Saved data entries
|---|
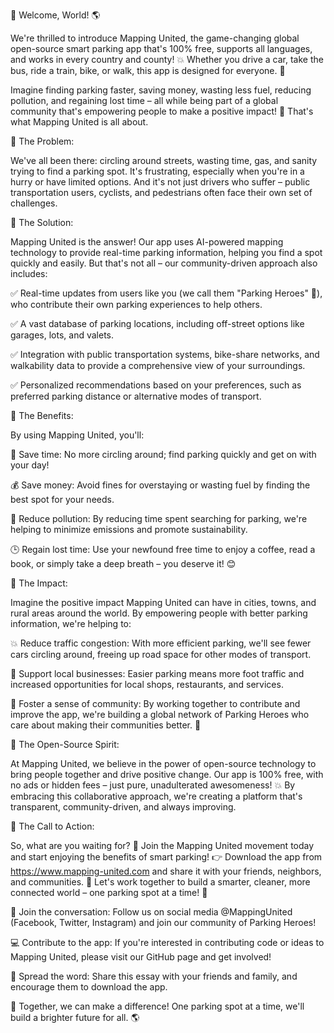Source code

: 🚀 Welcome, World! 🌎

We're thrilled to introduce Mapping United, the game-changing global open-source smart parking app that's 100% free, supports all languages, and works in every country and county! 💥 Whether you drive a car, take the bus, ride a train, bike, or walk, this app is designed for everyone. 🌈

Imagine finding parking faster, saving money, wasting less fuel, reducing pollution, and regaining lost time – all while being part of a global community that's empowering people to make a positive impact! 🌟 That's what Mapping United is all about.

📍 The Problem:

We've all been there: circling around streets, wasting time, gas, and sanity trying to find a parking spot. It's frustrating, especially when you're in a hurry or have limited options. And it's not just drivers who suffer – public transportation users, cyclists, and pedestrians often face their own set of challenges.

📍 The Solution:

Mapping United is the answer! Our app uses AI-powered mapping technology to provide real-time parking information, helping you find a spot quickly and easily. But that's not all – our community-driven approach also includes:

✅ Real-time updates from users like you (we call them "Parking Heroes" 🚨), who contribute their own parking experiences to help others.

✅ A vast database of parking locations, including off-street options like garages, lots, and valets.

✅ Integration with public transportation systems, bike-share networks, and walkability data to provide a comprehensive view of your surroundings.

✅ Personalized recommendations based on your preferences, such as preferred parking distance or alternative modes of transport.

📍 The Benefits:

By using Mapping United, you'll:

💸 Save time: No more circling around; find parking quickly and get on with your day!

💰 Save money: Avoid fines for overstaying or wasting fuel by finding the best spot for your needs.

🌟 Reduce pollution: By reducing time spent searching for parking, we're helping to minimize emissions and promote sustainability.

🕒 Regain lost time: Use your newfound free time to enjoy a coffee, read a book, or simply take a deep breath – you deserve it! 😊

📍 The Impact:

Imagine the positive impact Mapping United can have in cities, towns, and rural areas around the world. By empowering people with better parking information, we're helping to:

💥 Reduce traffic congestion: With more efficient parking, we'll see fewer cars circling around, freeing up road space for other modes of transport.

💸 Support local businesses: Easier parking means more foot traffic and increased opportunities for local shops, restaurants, and services.

🌟 Foster a sense of community: By working together to contribute and improve the app, we're building a global network of Parking Heroes who care about making their communities better. 🤝

📍 The Open-Source Spirit:

At Mapping United, we believe in the power of open-source technology to bring people together and drive positive change. Our app is 100% free, with no ads or hidden fees – just pure, unadulterated awesomeness! 💥 By embracing this collaborative approach, we're creating a platform that's transparent, community-driven, and always improving.

📍 The Call to Action:

So, what are you waiting for? 🎉 Join the Mapping United movement today and start enjoying the benefits of smart parking! 👉 Download the app from https://www.mapping-united.com and share it with your friends, neighbors, and communities. 💬 Let's work together to build a smarter, cleaner, more connected world – one parking spot at a time! 🌟

🎊 Join the conversation: Follow us on social media @MappingUnited (Facebook, Twitter, Instagram) and join our community of Parking Heroes!

💻 Contribute to the app: If you're interested in contributing code or ideas to Mapping United, please visit our GitHub page and get involved!

📱 Spread the word: Share this essay with your friends and family, and encourage them to download the app.

🌟 Together, we can make a difference! One parking spot at a time, we'll build a brighter future for all. 🌎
|---|
● YOUR ASSIGNMENT: Rewrite the part of the items that opens with the line containing "lots, and valets." and closes with the line containing "of your surroundings.", substituting "complete" for "comprehensive" and leaving everything else unchanged.

● EXERCISE SOLUTION:
✅ A vast database of parking locations, including off-street options like garages, lots, and valets.

✅ Integration with public transportation systems, bike-share networks, and walkability data to provide a complete view of your surroundings.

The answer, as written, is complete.